Dataset records:
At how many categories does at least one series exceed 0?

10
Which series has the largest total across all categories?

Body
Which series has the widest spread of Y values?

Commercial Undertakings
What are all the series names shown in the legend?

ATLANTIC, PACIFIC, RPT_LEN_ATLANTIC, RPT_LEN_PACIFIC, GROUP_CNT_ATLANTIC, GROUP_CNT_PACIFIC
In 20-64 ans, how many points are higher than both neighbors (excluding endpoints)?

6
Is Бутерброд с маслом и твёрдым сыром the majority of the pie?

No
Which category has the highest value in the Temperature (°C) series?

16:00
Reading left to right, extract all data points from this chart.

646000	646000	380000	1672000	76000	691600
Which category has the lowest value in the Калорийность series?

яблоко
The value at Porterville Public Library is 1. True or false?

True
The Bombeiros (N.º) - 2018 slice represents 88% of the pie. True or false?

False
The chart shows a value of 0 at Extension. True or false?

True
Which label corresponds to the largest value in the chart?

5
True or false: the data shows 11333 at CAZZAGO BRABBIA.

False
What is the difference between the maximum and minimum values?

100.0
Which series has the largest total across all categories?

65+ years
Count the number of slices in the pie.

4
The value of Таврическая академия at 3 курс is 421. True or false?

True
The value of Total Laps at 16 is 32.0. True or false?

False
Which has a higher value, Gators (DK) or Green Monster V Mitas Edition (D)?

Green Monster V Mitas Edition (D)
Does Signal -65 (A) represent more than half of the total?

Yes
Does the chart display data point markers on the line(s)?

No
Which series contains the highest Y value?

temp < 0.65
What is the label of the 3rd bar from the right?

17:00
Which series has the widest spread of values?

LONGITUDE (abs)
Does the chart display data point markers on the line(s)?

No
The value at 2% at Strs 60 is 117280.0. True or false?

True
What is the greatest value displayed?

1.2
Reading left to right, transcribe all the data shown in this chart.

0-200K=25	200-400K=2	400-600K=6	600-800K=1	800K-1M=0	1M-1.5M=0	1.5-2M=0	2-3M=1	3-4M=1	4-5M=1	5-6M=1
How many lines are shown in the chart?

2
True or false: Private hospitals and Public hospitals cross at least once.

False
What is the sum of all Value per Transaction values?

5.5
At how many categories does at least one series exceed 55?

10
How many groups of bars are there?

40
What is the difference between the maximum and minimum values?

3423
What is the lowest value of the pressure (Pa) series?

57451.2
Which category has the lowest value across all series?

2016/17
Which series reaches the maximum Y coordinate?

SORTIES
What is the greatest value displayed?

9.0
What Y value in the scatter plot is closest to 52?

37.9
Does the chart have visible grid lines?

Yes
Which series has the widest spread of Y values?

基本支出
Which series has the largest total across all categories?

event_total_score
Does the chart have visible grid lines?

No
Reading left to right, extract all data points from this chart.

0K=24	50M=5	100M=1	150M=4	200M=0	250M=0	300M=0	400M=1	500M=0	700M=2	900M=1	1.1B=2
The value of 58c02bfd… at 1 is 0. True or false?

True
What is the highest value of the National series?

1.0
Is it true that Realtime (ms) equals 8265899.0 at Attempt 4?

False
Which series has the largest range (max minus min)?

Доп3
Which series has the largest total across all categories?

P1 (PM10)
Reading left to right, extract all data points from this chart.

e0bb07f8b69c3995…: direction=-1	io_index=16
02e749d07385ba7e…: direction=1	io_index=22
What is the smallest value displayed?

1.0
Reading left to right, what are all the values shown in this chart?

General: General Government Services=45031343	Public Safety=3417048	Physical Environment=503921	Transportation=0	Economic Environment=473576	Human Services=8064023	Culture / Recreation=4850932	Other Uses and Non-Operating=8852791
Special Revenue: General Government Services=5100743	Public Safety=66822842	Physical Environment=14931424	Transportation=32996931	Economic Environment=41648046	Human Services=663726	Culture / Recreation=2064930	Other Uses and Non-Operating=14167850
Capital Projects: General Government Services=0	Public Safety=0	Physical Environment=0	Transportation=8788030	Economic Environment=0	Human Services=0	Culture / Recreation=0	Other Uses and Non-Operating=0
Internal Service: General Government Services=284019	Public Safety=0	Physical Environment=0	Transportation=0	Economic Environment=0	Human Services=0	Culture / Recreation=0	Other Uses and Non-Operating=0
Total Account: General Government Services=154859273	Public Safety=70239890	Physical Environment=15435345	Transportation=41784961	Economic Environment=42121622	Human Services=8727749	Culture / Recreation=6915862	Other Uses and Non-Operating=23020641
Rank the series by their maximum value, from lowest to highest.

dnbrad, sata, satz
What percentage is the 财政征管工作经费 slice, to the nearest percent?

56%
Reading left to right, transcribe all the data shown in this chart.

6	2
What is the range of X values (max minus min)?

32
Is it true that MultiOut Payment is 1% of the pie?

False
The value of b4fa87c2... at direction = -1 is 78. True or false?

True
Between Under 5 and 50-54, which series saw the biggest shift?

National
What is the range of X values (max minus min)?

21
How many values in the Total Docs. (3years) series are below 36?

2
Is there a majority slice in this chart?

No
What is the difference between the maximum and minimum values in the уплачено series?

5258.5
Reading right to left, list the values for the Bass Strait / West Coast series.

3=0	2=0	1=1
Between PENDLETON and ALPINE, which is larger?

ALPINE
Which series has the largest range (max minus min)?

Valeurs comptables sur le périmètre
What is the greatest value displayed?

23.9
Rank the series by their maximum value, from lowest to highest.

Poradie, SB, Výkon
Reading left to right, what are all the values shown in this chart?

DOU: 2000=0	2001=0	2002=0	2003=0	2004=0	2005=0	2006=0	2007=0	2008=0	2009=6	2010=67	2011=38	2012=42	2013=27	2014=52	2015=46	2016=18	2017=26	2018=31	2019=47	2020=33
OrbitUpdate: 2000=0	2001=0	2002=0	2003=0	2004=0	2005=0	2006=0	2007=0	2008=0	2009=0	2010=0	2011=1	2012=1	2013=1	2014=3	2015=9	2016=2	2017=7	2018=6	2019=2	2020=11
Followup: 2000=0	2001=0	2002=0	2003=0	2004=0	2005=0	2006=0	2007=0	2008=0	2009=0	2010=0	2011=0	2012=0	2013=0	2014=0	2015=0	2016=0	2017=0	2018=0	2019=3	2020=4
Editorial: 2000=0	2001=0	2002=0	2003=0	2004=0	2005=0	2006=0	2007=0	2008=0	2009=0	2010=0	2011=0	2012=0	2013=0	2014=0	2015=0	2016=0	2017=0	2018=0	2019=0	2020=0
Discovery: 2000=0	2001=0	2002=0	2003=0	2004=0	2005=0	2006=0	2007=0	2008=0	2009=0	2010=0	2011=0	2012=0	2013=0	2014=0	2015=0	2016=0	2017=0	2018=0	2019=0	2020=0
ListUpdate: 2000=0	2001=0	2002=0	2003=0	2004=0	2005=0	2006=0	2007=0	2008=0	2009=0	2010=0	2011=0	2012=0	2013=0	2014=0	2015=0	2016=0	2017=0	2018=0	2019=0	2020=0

◆ REQUIREMENT ◆
Rewrite the records above, putting "greatest range" in place of every "widest spread" and leaving everything else as it is.

◆ SOLUTION TO THE PROBLEM ◆
At how many categories does at least one series exceed 0?

10
Which series has the largest total across all categories?

Body
Which series has the greatest range of Y values?

Commercial Undertakings
What are all the series names shown in the legend?

ATLANTIC, PACIFIC, RPT_LEN_ATLANTIC, RPT_LEN_PACIFIC, GROUP_CNT_ATLANTIC, GROUP_CNT_PACIFIC
In 20-64 ans, how many points are higher than both neighbors (excluding endpoints)?

6
Is Бутерброд с маслом и твёрдым сыром the majority of the pie?

No
Which category has the highest value in the Temperature (°C) series?

16:00
Reading left to right, extract all data points from this chart.

646000	646000	380000	1672000	76000	691600
Which category has the lowest value in the Калорийность series?

яблоко
The value at Porterville Public Library is 1. True or false?

True
The Bombeiros (N.º) - 2018 slice represents 88% of the pie. True or false?

False
The chart shows a value of 0 at Extension. True or false?

True
Which label corresponds to the largest value in the chart?

5
True or false: the data shows 11333 at CAZZAGO BRABBIA.

False
What is the difference between the maximum and minimum values?

100.0
Which series has the largest total across all categories?

65+ years
Count the number of slices in the pie.

4
The value of Таврическая академия at 3 курс is 421. True or false?

True
The value of Total Laps at 16 is 32.0. True or false?

False
Which has a higher value, Gators (DK) or Green Monster V Mitas Edition (D)?

Green Monster V Mitas Edition (D)
Does Signal -65 (A) represent more than half of the total?

Yes
Does the chart display data point markers on the line(s)?

No
Which series contains the highest Y value?

temp < 0.65
What is the label of the 3rd bar from the right?

17:00
Which series has the greatest range of values?

LONGITUDE (abs)
Does the chart display data point markers on the line(s)?

No
The value at 2% at Strs 60 is 117280.0. True or false?

True
What is the greatest value displayed?

1.2
Reading left to right, transcribe all the data shown in this chart.

0-200K=25	200-400K=2	400-600K=6	600-800K=1	800K-1M=0	1M-1.5M=0	1.5-2M=0	2-3M=1	3-4M=1	4-5M=1	5-6M=1
How many lines are shown in the chart?

2
True or false: Private hospitals and Public hospitals cross at least once.

False
What is the sum of all Value per Transaction values?

5.5
At how many categories does at least one series exceed 55?

10
How many groups of bars are there?

40
What is the difference between the maximum and minimum values?

3423
What is the lowest value of the pressure (Pa) series?

57451.2
Which category has the lowest value across all series?

2016/17
Which series reaches the maximum Y coordinate?

SORTIES
What is the greatest value displayed?

9.0
What Y value in the scatter plot is closest to 52?

37.9
Does the chart have visible grid lines?

Yes
Which series has the greatest range of Y values?

基本支出
Which series has the largest total across all categories?

event_total_score
Does the chart have visible grid lines?

No
Reading left to right, extract all data points from this chart.

0K=24	50M=5	100M=1	150M=4	200M=0	250M=0	300M=0	400M=1	500M=0	700M=2	900M=1	1.1B=2
The value of 58c02bfd… at 1 is 0. True or false?

True
What is the highest value of the National series?

1.0
Is it true that Realtime (ms) equals 8265899.0 at Attempt 4?

False
Which series has the largest range (max minus min)?

Доп3
Which series has the largest total across all categories?

P1 (PM10)
Reading left to right, extract all data points from this chart.

e0bb07f8b69c3995…: direction=-1	io_index=16
02e749d07385ba7e…: direction=1	io_index=22
What is the smallest value displayed?

1.0
Reading left to right, what are all the values shown in this chart?

General: General Government Services=45031343	Public Safety=3417048	Physical Environment=503921	Transportation=0	Economic Environment=473576	Human Services=8064023	Culture / Recreation=4850932	Other Uses and Non-Operating=8852791
Special Revenue: General Government Services=5100743	Public Safety=66822842	Physical Environment=14931424	Transportation=32996931	Economic Environment=41648046	Human Services=663726	Culture / Recreation=2064930	Other Uses and Non-Operating=14167850
Capital Projects: General Government Services=0	Public Safety=0	Physical Environment=0	Transportation=8788030	Economic Environment=0	Human Services=0	Culture / Recreation=0	Other Uses and Non-Operating=0
Internal Service: General Government Services=284019	Public Safety=0	Physical Environment=0	Transportation=0	Economic Environment=0	Human Services=0	Culture / Recreation=0	Other Uses and Non-Operating=0
Total Account: General Government Services=154859273	Public Safety=70239890	Physical Environment=15435345	Transportation=41784961	Economic Environment=42121622	Human Services=8727749	Culture / Recreation=6915862	Other Uses and Non-Operating=23020641
Rank the series by their maximum value, from lowest to highest.

dnbrad, sata, satz
What percentage is the 财政征管工作经费 slice, to the nearest percent?

56%
Reading left to right, transcribe all the data shown in this chart.

6	2
What is the range of X values (max minus min)?

32
Is it true that MultiOut Payment is 1% of the pie?

False
The value of b4fa87c2... at direction = -1 is 78. True or false?

True
Between Under 5 and 50-54, which series saw the biggest shift?

National
What is the range of X values (max minus min)?

21
How many values in the Total Docs. (3years) series are below 36?

2
Is there a majority slice in this chart?

No
What is the difference between the maximum and minimum values in the уплачено series?

5258.5
Reading right to left, list the values for the Bass Strait / West Coast series.

3=0	2=0	1=1
Between PENDLETON and ALPINE, which is larger?

ALPINE
Which series has the largest range (max minus min)?

Valeurs comptables sur le périmètre
What is the greatest value displayed?

23.9
Rank the series by their maximum value, from lowest to highest.

Poradie, SB, Výkon
Reading left to right, what are all the values shown in this chart?

DOU: 2000=0	2001=0	2002=0	2003=0	2004=0	2005=0	2006=0	2007=0	2008=0	2009=6	2010=67	2011=38	2012=42	2013=27	2014=52	2015=46	2016=18	2017=26	2018=31	2019=47	2020=33
OrbitUpdate: 2000=0	2001=0	2002=0	2003=0	2004=0	2005=0	2006=0	2007=0	2008=0	2009=0	2010=0	2011=1	2012=1	2013=1	2014=3	2015=9	2016=2	2017=7	2018=6	2019=2	2020=11
Followup: 2000=0	2001=0	2002=0	2003=0	2004=0	2005=0	2006=0	2007=0	2008=0	2009=0	2010=0	2011=0	2012=0	2013=0	2014=0	2015=0	2016=0	2017=0	2018=0	2019=3	2020=4
Editorial: 2000=0	2001=0	2002=0	2003=0	2004=0	2005=0	2006=0	2007=0	2008=0	2009=0	2010=0	2011=0	2012=0	2013=0	2014=0	2015=0	2016=0	2017=0	2018=0	2019=0	2020=0
Discovery: 2000=0	2001=0	2002=0	2003=0	2004=0	2005=0	2006=0	2007=0	2008=0	2009=0	2010=0	2011=0	2012=0	2013=0	2014=0	2015=0	2016=0	2017=0	2018=0	2019=0	2020=0
ListUpdate: 2000=0	2001=0	2002=0	2003=0	2004=0	2005=0	2006=0	2007=0	2008=0	2009=0	2010=0	2011=0	2012=0	2013=0	2014=0	2015=0	2016=0	2017=0	2018=0	2019=0	2020=0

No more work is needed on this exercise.